It is generally accepted that inhibition of
acetylcholinesterase (AChE) is the most important acute
toxic action of
organophosphorus compounds, leading to accumulation of
acetylcholine followed by a dysfunction of
cholinergic signaling. However, the degree of AChE inhibition is not uniformly correlated with
cholinergic dysfunction, probably because the excess of essential AChE varies among tissues. Moreover, the
cholinergic system shows remarkable plasticity, allowing modulations to compensate for dysfunctions of the canonical pathway. A prominent example is the living (-/-) AChE knockout mouse. Clinical experience indicates that precipitous inhibition of AChE leads to more severe
poisoning than more protracted yet finally complete inhibition. The former situation is seen in
parathion, the latter in
oxydemeton methyl poisoning. At first glance, this dichotomy is surprising since
parathion is a pro-
poison and has to be activated to the oxon, while the latter is still the ultimate inhibitor. Also
oxime therapy in
organophosphorus poisoning apparently gives perplexing results:
Oximes are usually able to reactivate diethylphosphorylated AChE, but the efficiency may be occasionally markedly smaller than expected from kinetic data.
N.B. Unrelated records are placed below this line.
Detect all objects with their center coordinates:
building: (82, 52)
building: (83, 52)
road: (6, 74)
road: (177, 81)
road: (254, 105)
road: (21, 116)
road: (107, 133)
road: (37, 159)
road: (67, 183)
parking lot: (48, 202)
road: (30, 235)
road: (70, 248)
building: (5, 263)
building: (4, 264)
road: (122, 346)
Dimethylphosphorylated AChE is in general less amenable to
oxime therapy, which largely fails in some cases of
dimethoate poisoning where aging was much faster than expected from a dimethylphosphorylated
enzyme. Similarly,
poisoning by
profenofos, an O,S-dialkyl
phosphate, leads to a rapidly aged
enzyme. Most surprisingly, these patients were usually well on admission, yet their erythrocyte AChE was completely inhibited. Analysis of the kinetic constants of the most important reaction pathways, determination of the reactant concentrations in vivo and comparison with computer simulations may reveal unexpected toxic reactions. Pertinent examples will be presented and the potentially underlying phenomena discussed.